Tuesday, October 6, 2015

MARTIN ARMSTRONG'S LATEST BLOG POSTS

Gold & the Dow – Looking Ahead

GCNYNF-D 10-6-2015 DJIND-D 10-6-2015
QUESTION: Mr. Armstrong; So many people have tried to copy what you do and in the process expose themselves as having nothing original to offer. They pretend to have models that pinpoint dates like October 7th and claim they are using the K-Wave to cover up their theft. Still they fail to understand what you have been forecasting and that I find really interesting.
Your revelation of gold and the stock market and how they often trade together was amazing. So if I am correct, gold is indeed a commodity and will rise against a currency along with other tangible assets including stocks because it is really a contest between money and assets. I get it. You cannot have gold as money act as a store of value and make money on everything else since any rise in assets including wages means money must decline in value. That is so basic, I feel really stupid for listening to these people for so long.
So gold will rise because it is not money and with the stock market. Correct?
EF
ANSWER: Yes. This is the peak in government rather than the private sector market be it stocks or commodities. Gold is rising right now along with the Dow. The oscillators are bullish on both at the same time. These market are not trading opposite as the promoters chant. This is indeed demonstrating the alignment that must become dominant moving ahead. These markets will blast off only when we see the overall CONFIDENCE in government collapse. It is not your confidence, but that of the general public.
The scary thing is the Russia bombing in Syria began precisely the day of the model – September 30th. This means we also have the war cycle to contend with and governments NEED war during depressions. We are escalating dangerously toward world war. The bureaucrats in Washington who have decided to oppose Russia, will never now admit that they were WRONG. I am sorry, but Putin is taking steps that are vital in the Middle East because the war mongering bureaucrats in Washington will NEVER admit error. This is a very dangerous position they are creating and they should be stopped, but unfortunately, we have people like John McCain who are out of their minds and way too old to comprehend you cannot win a war as you did in the 1950s. McCain never encountered a country he would not advocating invasion if they dared to disagree with him.

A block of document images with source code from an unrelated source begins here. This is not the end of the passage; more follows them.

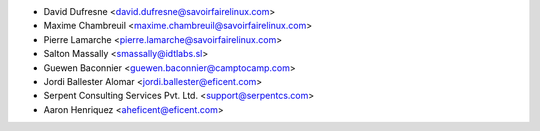 * David Dufresne <david.dufresne@savoirfairelinux.com>
* Maxime Chambreuil <maxime.chambreuil@savoirfairelinux.com>
* Pierre Lamarche <pierre.lamarche@savoirfairelinux.com>
* Salton Massally <smassally@idtlabs.sl>
* Guewen Baconnier <guewen.baconnier@camptocamp.com>
* Jordi Ballester Alomar <jordi.ballester@eficent.com>
* Serpent Consulting Services Pvt. Ltd. <support@serpentcs.com>
* Aaron Henriquez <aheficent@eficent.com>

GCFOR-W 10-6-1025 DJFOR-W 10-6-2015
In gold, there is nothing to get excited about until you see a weekly closing above 1210. In the Dow, that is 17762. Initial resistance in gold stands at 1188 whereas in the Dow it is 17340. We still see the markets focused on the first week of November. It is interesting that the debt ceiling was kicked down the road to December, but the Treasury warns they will run out of money by early November. So interesting times still await us.

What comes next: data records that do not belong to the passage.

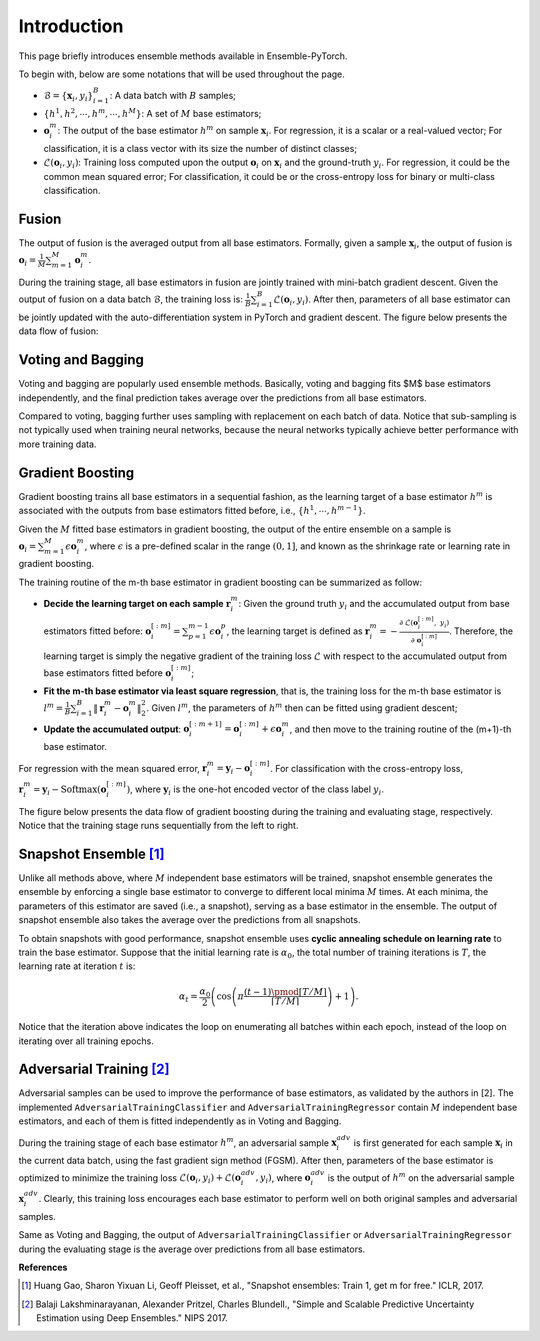 Introduction
============

This page briefly introduces ensemble methods available in Ensemble-PyTorch.

To begin with, below are some notations that will be used throughout the page.

- :math:`\mathcal{B} = \{\mathbf{x}_i, y_i\}_{i=1}^B`: A data batch with :math:`B` samples;
- :math:`\{h^1, h^2, \cdots, h^m, \cdots, h^M\}`: A set of :math:`M` base estimators;
- :math:`\mathbf{o}_i^m`: The output of the base estimator :math:`h^m` on sample :math:`\mathbf{x}_i`. For regression, it is a scalar or a real-valued vector; For classification, it is a class vector with its size the number of distinct classes;
- :math:`\mathcal{L}(\mathbf{o}_i, y_i)`: Training loss computed upon the output :math:`\mathbf{o}_i` on :math:`\mathbf{x}_i` and the ground-truth :math:`y_i`. For regression, it could be the common mean squared error; For classification, it could be or the cross-entropy loss for binary or multi-class classification.

Fusion
------

The output of fusion is the averaged output from all base estimators. Formally, given a sample :math:`\mathbf{x}_i`, the output of fusion is :math:`\mathbf{o}_i = \frac{1}{M} \sum_{m=1}^M \mathbf{o}_i^m`.

During the training stage, all base estimators in fusion are jointly trained with mini-batch gradient descent. Given the output of fusion on a data batch :math:`\mathcal{B}`, the training loss is: :math:`\frac{1}{B} \sum_{i=1}^B \mathcal{L}(\mathbf{o}_i, y_i)`. After then, parameters of all base estimator can be jointly updated with the auto-differentiation system in PyTorch and gradient descent. The figure below presents the data flow of fusion:

.. image:: ./_images/fusion.png
   :align: center
   :width: 200

Voting and Bagging
------------------

Voting and bagging are popularly used ensemble methods. Basically, voting and bagging fits $M$ base estimators independently, and the final prediction takes average over the predictions from all base estimators.

Compared to voting, bagging further uses sampling with replacement on each batch of data. Notice that sub-sampling is not typically used when training neural networks, because the neural networks typically achieve better performance with more training data.

Gradient Boosting
-----------------

Gradient boosting trains all base estimators in a sequential fashion, as the learning target of a base estimator :math:`h^m` is associated with the outputs from base estimators fitted before, i.e., :math:`\{h^1, \cdots, h^{m-1}\}`.

Given the :math:`M` fitted base estimators in gradient boosting, the output of the entire ensemble on a sample is :math:`\mathbf{o}_i = \sum_{m=1}^M \epsilon \mathbf{o}_i^m`, where :math:`\epsilon` is a pre-defined scalar in the range :math:`(0, 1]`, and known as the shrinkage rate or learning rate in gradient boosting.

The training routine of the m-th base estimator in gradient boosting can be summarized as follow:

- **Decide the learning target on each sample** :math:`\mathbf{r}_i^m`: Given the ground truth :math:`y_i` and the accumulated output from base estimators fitted before: :math:`\mathbf{o}_i^{[:m]}=\sum_{p=1}^{m-1} \epsilon \mathbf{o}_i^p`, the learning target is defined as :math:`\mathbf{r}_i^m = - \frac{\partial\ \mathcal{L}(\mathbf{o}_i^{[:m]},\ y_i)}{\partial\ \mathbf{o}_i^{[:m]}}`. Therefore, the learning target is simply the negative gradient of the training loss :math:`\mathcal{L}` with respect to the accumulated output from base estimators fitted before :math:`\mathbf{o}_i^{[:m]}`;
- **Fit the m-th base estimator via least square regression**, that is, the training loss for the m-th base estimator is :math:`l^m = \frac{1}{B} \sum_{i=1}^B \|\mathbf{r}_i^m - \mathbf{o}_i^m\|_2^2`. Given :math:`l^m`, the parameters of :math:`h^m` then can be fitted using gradient descent;
- **Update the accumulated output**: :math:`\mathbf{o}_i^{[:m+1]} = \mathbf{o}_i^{[:m]} + \epsilon \mathbf{o}_i^m`, and then move to the training routine of the (m+1)-th base estimator.

For regression with the mean squared error, :math:`\mathbf{r}_i^m = \mathbf{y}_i - \mathbf{o}_i^{[:m]}`. For classification with the cross-entropy loss, :math:`\mathbf{r}_i^m = \mathbf{y}_i - \text{Softmax}(\mathbf{o}_i^{[:m]})`, where :math:`\mathbf{y}_i` is the one-hot encoded vector of the class label :math:`y_i`.

The figure below presents the data flow of gradient boosting during the training and evaluating stage, respectively. Notice that the training stage runs sequentially from the left to right.

.. image:: ./_images/gradient_boosting.png
   :align: center
   :width: 500

Snapshot Ensemble [1]_
----------------------

Unlike all methods above, where :math:`M` independent base estimators will be trained, snapshot ensemble generates the ensemble by enforcing a single base estimator to converge to different local minima :math:`M` times. At each minima, the parameters of this estimator are saved (i.e., a snapshot), serving as a base estimator in the ensemble. The output of snapshot ensemble also takes the average over the predictions from all snapshots.

To obtain snapshots with good performance, snapshot ensemble uses **cyclic annealing schedule on learning rate** to train the base estimator. Suppose that the initial learning rate is :math:`\alpha_0`, the total number of training iterations is :math:`T`, the learning rate at iteration :math:`t` is:

.. math::
   \alpha_t = \frac{\alpha_0}{2} \left(\cos \left(\pi \frac{(t-1) \pmod{ \left \lceil T/M \right \rceil}}{\left \lceil T/M \right \rceil}\right) + 1\right).

Notice that the iteration above indicates the loop on enumerating all batches within each epoch, instead of the loop on iterating over all training epochs.

Adversarial Training [2]_
-------------------------

Adversarial samples can be used to improve the performance of base estimators, as validated by the authors in [2]. The implemented ``AdversarialTrainingClassifier`` and ``AdversarialTrainingRegressor`` contain :math:`M` independent base estimators, and each of them is fitted independently as in Voting and Bagging.

During the training stage of each base estimator :math:`h^m`, an adversarial sample :math:`\mathbf{x}_i^{adv}` is first generated for each sample :math:`\mathbf{x}_i` in the current data batch, using the fast gradient sign method (FGSM). After then, parameters of the base estimator is optimized to minimize the training loss :math:`\mathcal{L}(\mathbf{o}_i, y_i) + \mathcal{L}(\mathbf{o}_i^{adv}, y_i)`, where :math:`\mathbf{o}_i^{adv}` is the output of :math:`h^m` on the adversarial sample :math:`\mathbf{x}_i^{adv}`. Clearly, this training loss encourages each base estimator to perform well on both original samples and adversarial samples.

Same as Voting and Bagging, the output of ``AdversarialTrainingClassifier`` or ``AdversarialTrainingRegressor`` during the evaluating stage is the average over predictions from all base estimators.

**References**

.. [1] Huang Gao, Sharon Yixuan Li, Geoff Pleisset, et al., "Snapshot ensembles: Train 1, get m for free." ICLR, 2017.
.. [2] Balaji Lakshminarayanan, Alexander Pritzel, Charles Blundell., "Simple and Scalable Predictive Uncertainty Estimation using Deep Ensembles." NIPS 2017.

Market Talk – October 6th, 2015

Trading Community
The day for equities peaked in Europe with most core markets up around 1%. The US changed the mood early in the session as the Biotechs took their toll on the NASDAQ and within a short time the index was 1% lower.
Main talking point was the weakness of the US Dollar and the recovery within the Emerging Markets space. We saw moves such as the Brazilian Real (+1.4%) the Aussie Dollar (+1.25%) and an equally impressive performance from the Russian Rouble (+1.5%) due mainly on the back of the 5% rally in Oil. Gold has continued its rally increasing an additional +1% today closing at $1146. This still appears to be desperately trying to reach the main overhead resistance in the 1187 area by the start of November before revisiting support.
After the move we have seen over the past few days in the US Treasuries today the market turned decidedly quiet. Trading within a 5bp range the US 10’s tightened against Bunds as the European bonds lost a little ground. The TY/RX spread tightened a little (closing at around +143bp) as the peripheral markets lost ground on the day. One interesting development over the past few weeks has been the spread between US gov’t bonds and IRS (Interest Rate Swaps) trading negative. There are many reasons being discussed from the lack of liquidity providers (extenuating the move), Balance Sheet, Regulatory Constraints over Quarter End and also the lack of regular New Issues but our view remains a large corporate’s debt is better quality than sovereign.